Monday, January 21, 2008

Calling Them as They Come

1/21/2008, 10:25 PM

After having seen the presentation, Empire of Good Intentions, I was intrigued to read further upon the history of the politics surrounding the situation. I went to the BBC's website and obtained some relevant information regarding the dispute between Politicians Diraeli and Gladstone. The report submitted by British constitutional historian, Robert Blake, compares their political careers, and ambitiously charts their in-house political disputes.

As the document lingers on, the audience obtains a deeper understanding into who these gentlemen really were. It wasn't their personal lives (or clashing personalities) however, that had lasting implications - it was their political decisions. Their choices, while to them (from a palace in the heart of the Empire of Good Intentions), had lasting and consequential effects on a whole continent, and or culture.

Now, before I venture too quickly into a subject that I merely wish to speculate on, I wish to clarify that I am just surface diving. If I were to be attempting much else, I would be vastly out of place - I have just begun the class, and will hopefully be examining more the literature aspect of it rather than the historical implications.

Regardless, I want to bring the importance of such figures, found in any aristocracy or unjust administration, into question, and call them out on it for the remainder of this blog. As the movie explains, the 1840s disaster on the Irish coast was occurring at a time when, simultaneously, the Victorian Empress of India made a conscientious decision to sacrifice the surplus of grain on the other side of the Coast, thereby excluding a very capable means of sustenance from reaching the mouths of the famished.

The protest, at this point, against my above claim might sound like this: She had a legitimate interest to keep the market steadfast, instead of artificially altering the standard. As such, I am forced to press forward, by simplifying my argument into the starkness of black and white, of which I see the issue: Are human lives not more important than an artificial institution, manmade and fostered by the very people of which are not dying?
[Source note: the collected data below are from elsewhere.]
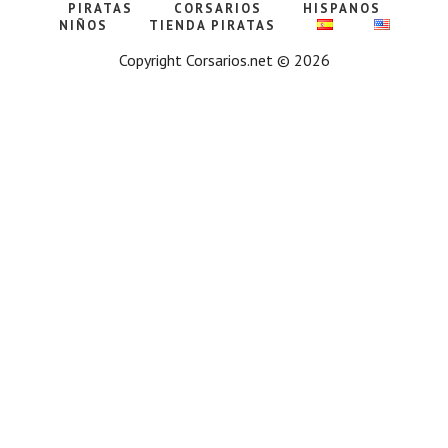
PIRATAS
CORSARIOS
HISPANOS
NIÑOS
TIENDA PIRATAS
Copyright Corsarios.net © 2026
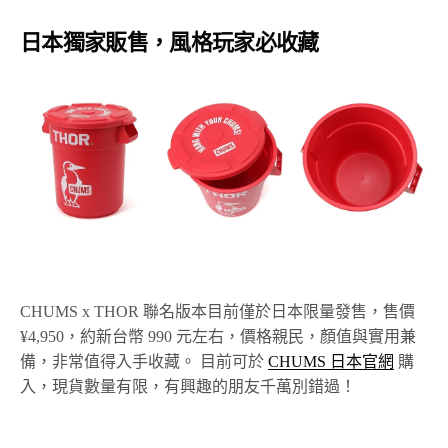
日本獨家販售，風格玩家必收藏
CHUMS x THOR 聯名版本目前僅於日本限量發售，售價
¥4,950，約新台幣 990 元左右，價格親民，顏值與實用兼
備，非常值得入手收藏。 目前可於
CHUMS 日本官網
購
入，現貨數量有限，有興趣的朋友千萬別錯過！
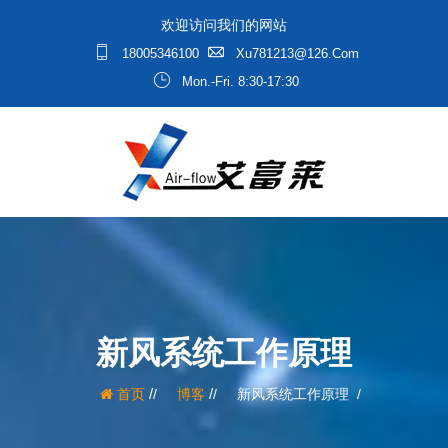
欢迎访问我们的网站
18005346100
Xu781213@126.com
Mon.-Fri. 8:30-17:30
新风系统工作原理
/
/
首页
博客
新风系统工作原理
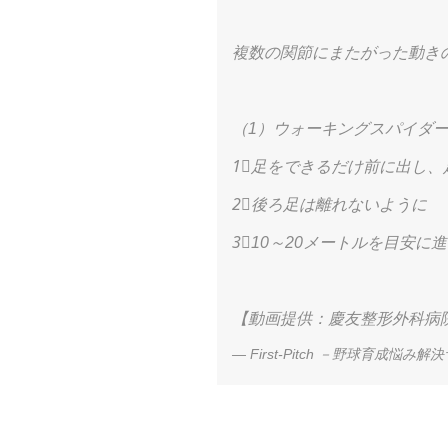
複数の関節にまたがった動き
（1）ウォーキングスパイダ
1⃣足をできるだけ前に出し
2⃣後ろ足は離れないように
3⃣10～20メートルを目安に
【動画提供：慶友整形外科病
— First-Pitch －野球育成悩み解決サイ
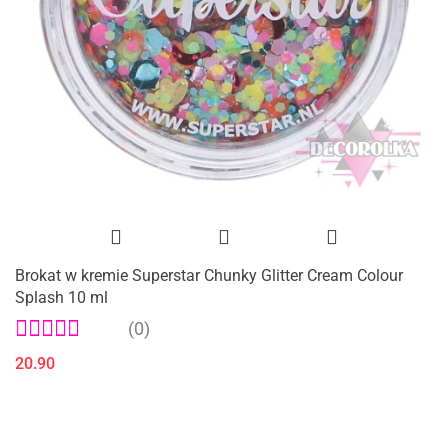
Brokat w kremie Superstar Chunky Glitter Cream Colour
Splash 10 ml
(0)
20.90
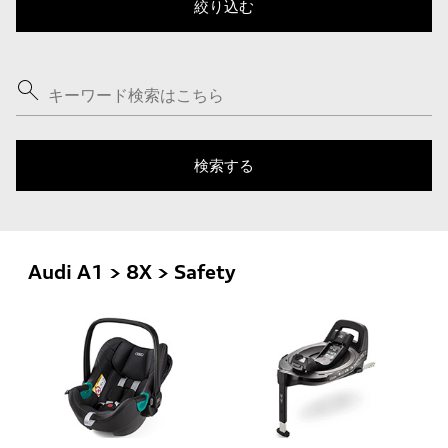
Audi A1 > 8X > Safety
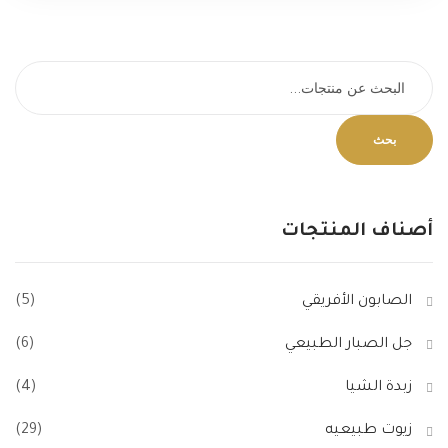
بحث
أصناف المنتجات
الصابون الأفريقي
(5)
جل الصبار الطبيعي
(6)
زبدة الشيا
(4)
زيوت طبيعيه
(29)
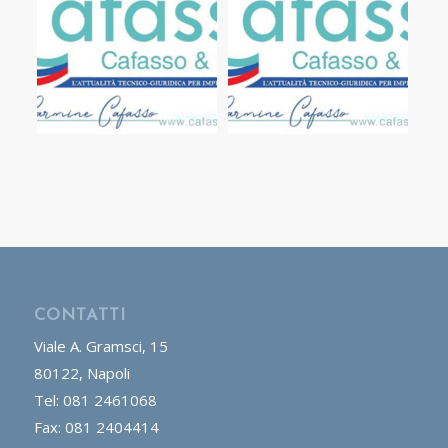
CONTATTI
Viale A. Gramsci, 15
80122, Napoli
Tel: 081 2461068
Fax: 081 2404414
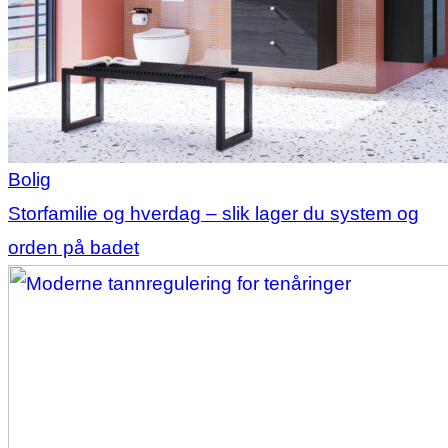
Bolig
Storfamilie og hverdag – slik lager du system og
orden på badet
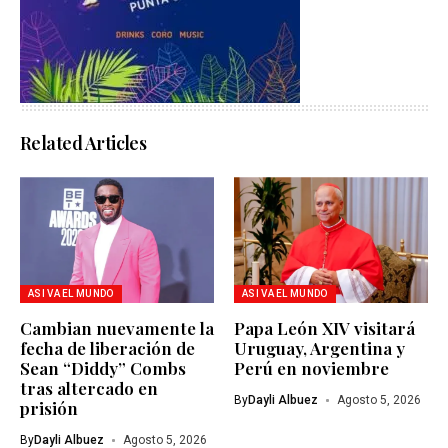
Related Articles
ASI VA EL MUNDO
ASI VA EL MUNDO
Cambian nuevamente la
Papa León XIV visitará
fecha de liberación de
Uruguay, Argentina y
Sean “Diddy” Combs
Perú en noviembre
tras altercado en
By
Dayli Albuez
Agosto 5, 2026
prisión
By
Dayli Albuez
Agosto 5, 2026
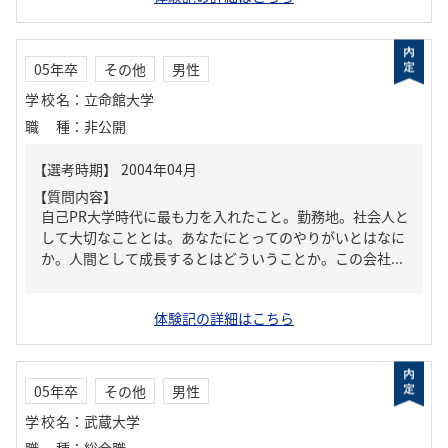
05年卒
その他
男性
学校名
：
立命館大学
職種
：
非公開
【質問内容】
自己PR大学時代に最も力を入れたこと。勤務地。社会人と
して大切なこととは。あなたにとってのやりがいとはなに
か。人間として成長するとはどういうことか。この会社...
体験記の詳細はこちら
05年卒
その他
男性
学校名
：
武蔵大学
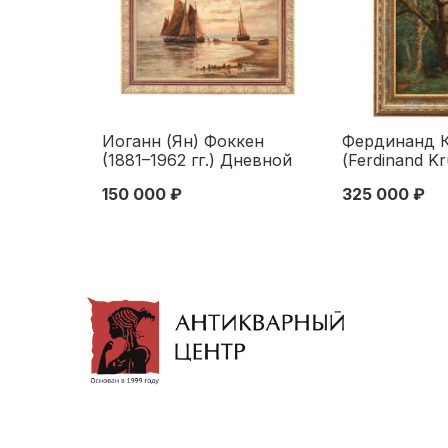
Иоганн (Ян) Фоккен
Фердинанд 
(1881–1962 гг.) Дневной
(Ferdinand K
улов оргалит масло
1810–1878 гг
150 000 ₽
325 000 ₽
Германия пер. пол. ХХ в.
Австрия 1870
35x49,8 см. первая
40,5x32,5 см
половина XX века
четверть XIX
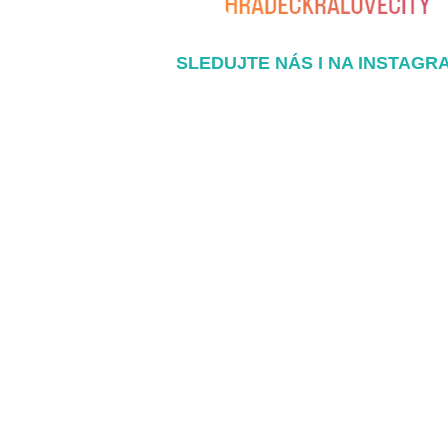
SLEDUJTE NÁS I NA INSTAGR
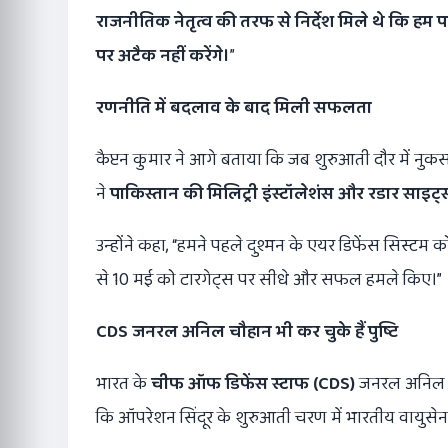
राजनीतिक नेतृत्व की तरफ से निर्देश मिले थे कि हम पा
पर अटैक नहीं करेंगे।
”
रणनीति में बदलाव के बाद मिली सफलता
कैप्टन कुमार ने आगे बताया कि जब शुरुआती दौर में नुक
ने
पाकिस्तान की मिलिट्री इंस्टॉलेशंस और रडार साइट्
उन्होंने कहा, “हमने पहले दुश्मन के एयर डिफेंस सिस्
से 10 मई को टारगेट्स पर सीधे और सफल हमले किए।”
CDS
जनरल अनिल चौहान भी कर चुके हैं पुष्टि
भारत के
चीफ ऑफ डिफेंस स्टाफ (
CDS)
जनरल अनिल चौह
कि ऑपरेशन सिंदूर के शुरुआती चरण में भारतीय वायुसे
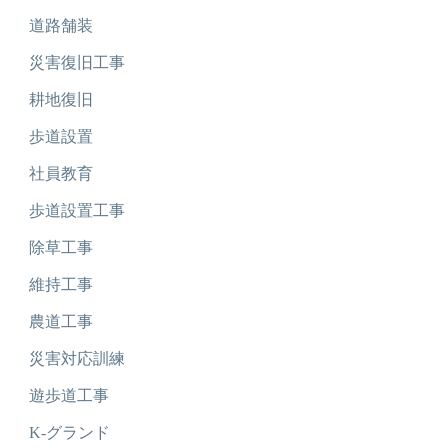
道路舗装
災害復旧工事
耕地復旧
歩道設置
社員教育
歩道設置工事
除草工事
維持工事
農道工事
災害対応訓練
遊歩道工事
K-グランド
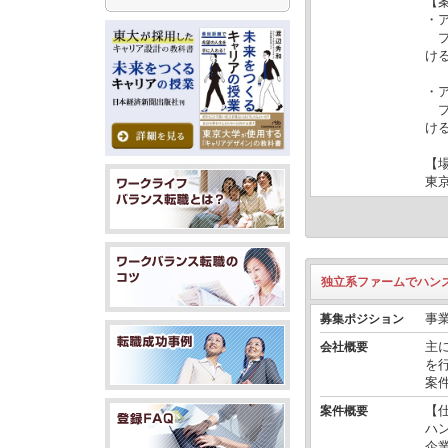
【
・
プ
け
・
プ
け
【
東
独立系ファームでハン
事
募集ポジション
主
会社概要
を
案
【
案件概要
ハ
企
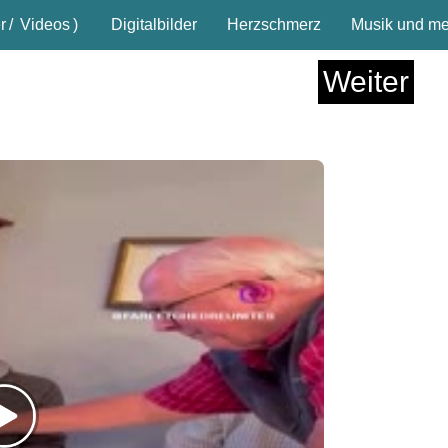
r
/
Videos
)
Digitalbilder
Herzschmerz
Musik und meh
Weiter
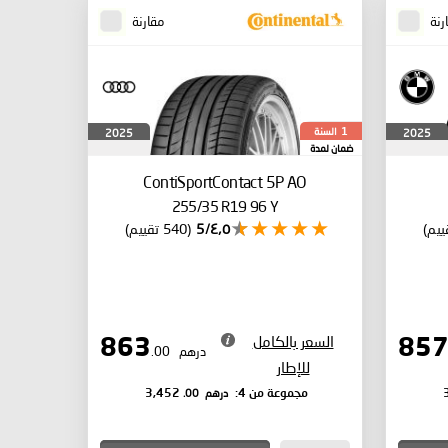
رنة
مقارنة
السنة
2025
2025
1
ضمان لمدة
ContiSportContact 5P
AO
255/35 R19 96 Y
٤٫٥/5
(540 تقييم)
السعر بالكامل
863
درهم
.00
للإطار
درهم
.00
مجموعة من 4:
3,452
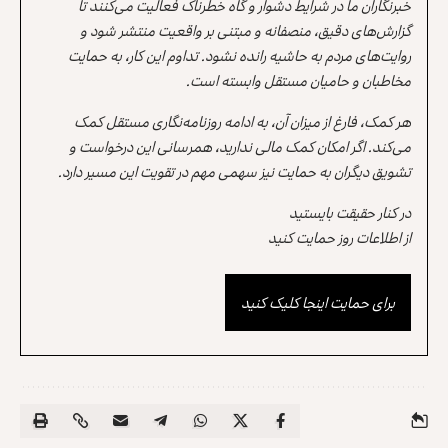
خبرنگاران ما در شرایط دشوار و گاه خطرناک فعالیت می‌کنند تا
گزارش‌های دقیق، منصفانه و مبتنی بر واقعیت منتشر شود و
روایت‌های مردم به حاشیه رانده نشود. تداوم این کار، به حمایت
مخاطبان و حامیان مستقل وابسته است.
هر کمک، فارغ از میزان آن، به ادامه روزنامه‌نگاری مستقل کمک
می‌کند. اگر امکان کمک مالی ندارید، همرسانی این درخواست و
تشویق دیگران به حمایت نیز سهمی مهم در تقویت این مسیر دارد.
در کنار حقیقت بایستید
از اطلاعات روز حمایت کنید
برای حمایت اینجا کلیک کنید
Yes, there were programs instated by the English government: luckily, there were Trevallion's policies, akin to FDR's, which made futile jobs in order for the populace to make enough money in which to buy foods, and soup kitchens, along with the whole lot of other socialist policy. However, as stated by the film, the dedication by the government for the policy soon ceased, at a crucial and dire time. Yet as always, the tired beaten populace still remained, having to relocate to the only place available: the work houses.

In derailing off this topic, I wish to highlight other inherent problems in the whole tradition of imperialism. Seeing as expansionist policy is loosely defined as expanding one's territory outward to encompass more land (and hopefully tradition and culture), we should ask where this land suddenly appears from?

UNDER THE FEET OF OTHER PEOPLE, WHO INHABITED THE LAND BEFORE.

Indian citizens were a deeply conservative people with traditions and ways of life not understandable, (FOR A REASON), by the Western culture. The British found a whole civilization, seemingly unsullied by Western ideas, and subsequently injected a supposed vaccine, or cure, to bring them up to date. As sure as dirt though, the vaccine was not a solution, nor was there a problem to begin with.

The premise that there was something wrong with the Eastern Culture (Africa, India or any differing culture) is a premise that I can't accept. Therefore, if there is no premise, then a conclusion can not follow, and the claim that a solution was needed is therefore superfluous.

I think maybe the fundamental root problem for British Expansionists (which eventually brought about their demise), would have to be a lack of tolerance.

1 comment:

Roger Market said...

This post speaks to what I wrote about in my blog: the documentary made the poster what to find out more about Britain//etc. In this case, I would say the documentary is successful.